Friday, January 9, 2009

Heirloom

I.
In the grave days of small wonders,
quarried bones and headstone halves gleaned through ceiling holes,
secrets coupling with house ghosts, retrieving mementos
from closets, from bedrooms
at odd hours throughout the night

and straight into winter
and straight into morning

II.
Remember: Exposure

TV buzz, bellyaching
sans love
all the great drones of a great haunted house

our very own. Remember:
Porcelain
(shaken memories from the shelves
shattering on the grubby floors below),
cow hips in the foundation,
cats under crosses,
dead dogs gathering in sewage pools

without a God’s Eye.
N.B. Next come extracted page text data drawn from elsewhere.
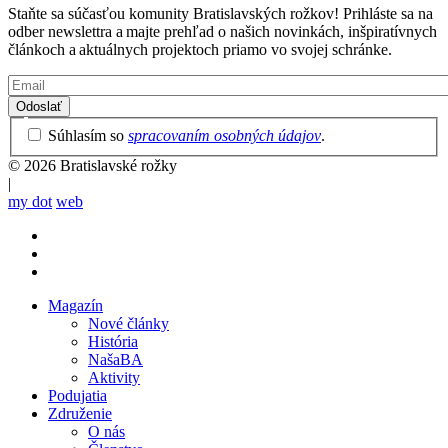
Staňte sa súčasťou komunity Bratislavských rožkov! Prihláste sa na
odber newslettra a majte prehľad o našich novinkách, inšpiratívnych
článkoch a aktuálnych projektoch priamo vo svojej schránke.
Email
Privacy
Súhlasím so
spracovaním osobných údajov
.
Policy
© 2026 Bratislavské rožky
|
my dot
web
Magazín
Nové články
Mobile
História
main
NašaBA
menu
Aktivity
Podujatia
Združenie
O nás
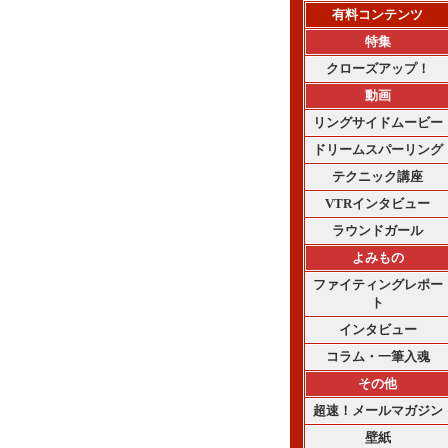
有料コンテンツ
特集
クローズアップ！
動画
リングサイドムービー
ドリームスパーリング
テクニック講座
VTRインタビュー
ラウンドガール
よみもの
ファイティングレポー
ト
インタビュー
コラム・一筆入魂
その他
超速！メールマガジン
壁紙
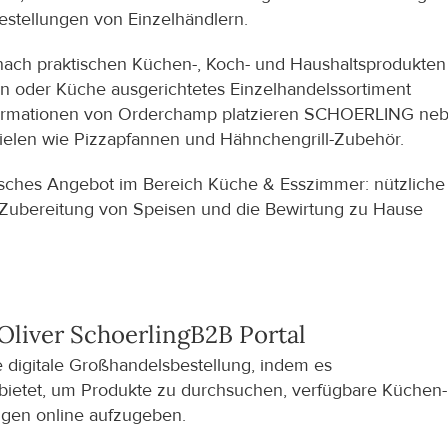
bestellungen von Einzelhändlern.
e nach praktischen Küchen-, Koch- und Haushaltsprodukten 
en oder Küche ausgerichtetes Einzelhandelssortiment 
informationen von Orderchamp platzieren SCHOERLING neb
ielen wie Pizzapfannen und Hähnchengrill-Zubehör.
sches Angebot im Bereich Küche & Esszimmer: nützliche 
e Zubereitung von Speisen und die Bewirtung zu Hause 
iver Schoerling
B2B Portal
digitale Großhandelsbestellung, indem es 
bietet, um Produkte zu durchsuchen, verfügbare Küchen- 
ngen online aufzugeben.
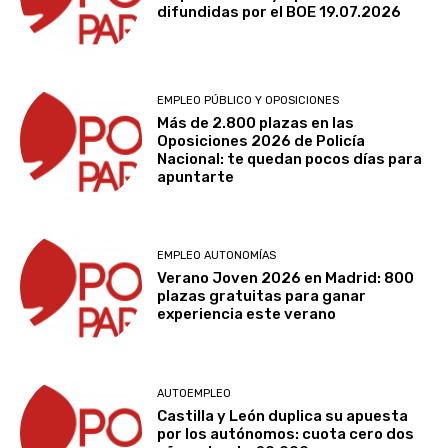
difundidas por el BOE 19.07.2026
EMPLEO PÚBLICO Y OPOSICIONES
Más de 2.800 plazas en las
Oposiciones 2026 de Policía
Nacional: te quedan pocos días para
apuntarte
EMPLEO AUTONOMÍAS
Verano Joven 2026 en Madrid: 800
plazas gratuitas para ganar
experiencia este verano
AUTOEMPLEO
Castilla y León duplica su apuesta
por los autónomos: cuota cero dos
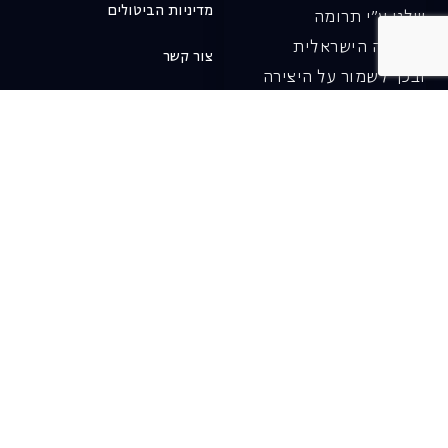
מדיניות הביטולים
שלנו ע"י תרומה
לאופרה הישראלית
צור קשר
ובכך לשמור על היצירה
והחדשנות בעבודתה של
האופרה כיום ובעתיד.
לתרומה ב-JGive ←
שובר מתנה. מתנה
אישית מפנקת
רעיון מקסים למתנה
חווייתית ומקורית –
שובר מתנה למופעי
האופרה הישראלית!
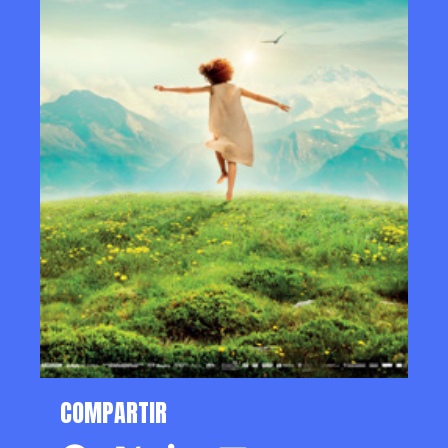
COMPARTIR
Remember

the downstairs piano talking
off-key
in the dread hush of something
ghastly taking shape with eyes open

I, in an upstairs twin
beside the curved wall window
gazing into stairs
in the face of time without time,
time without hands
time as endless indifference

in that unearthly moan,
an eternity of just knowing

III.
you, sleeping around in the corners,
in the corner of a room, you were sleeping
around with her, you, with and without my sister
drawing up lies and quick answers.

Then I was afraid just knowing

of my own forgotten sleepwalks,
the secrets I, too thickly harbored
like you, Brother, under woolen covers

the great dusty heirloom
banging about the crooked floorboards.

1 comment:

joshua francis said...

I always think of hardwood floors and family secrets when I read your poems.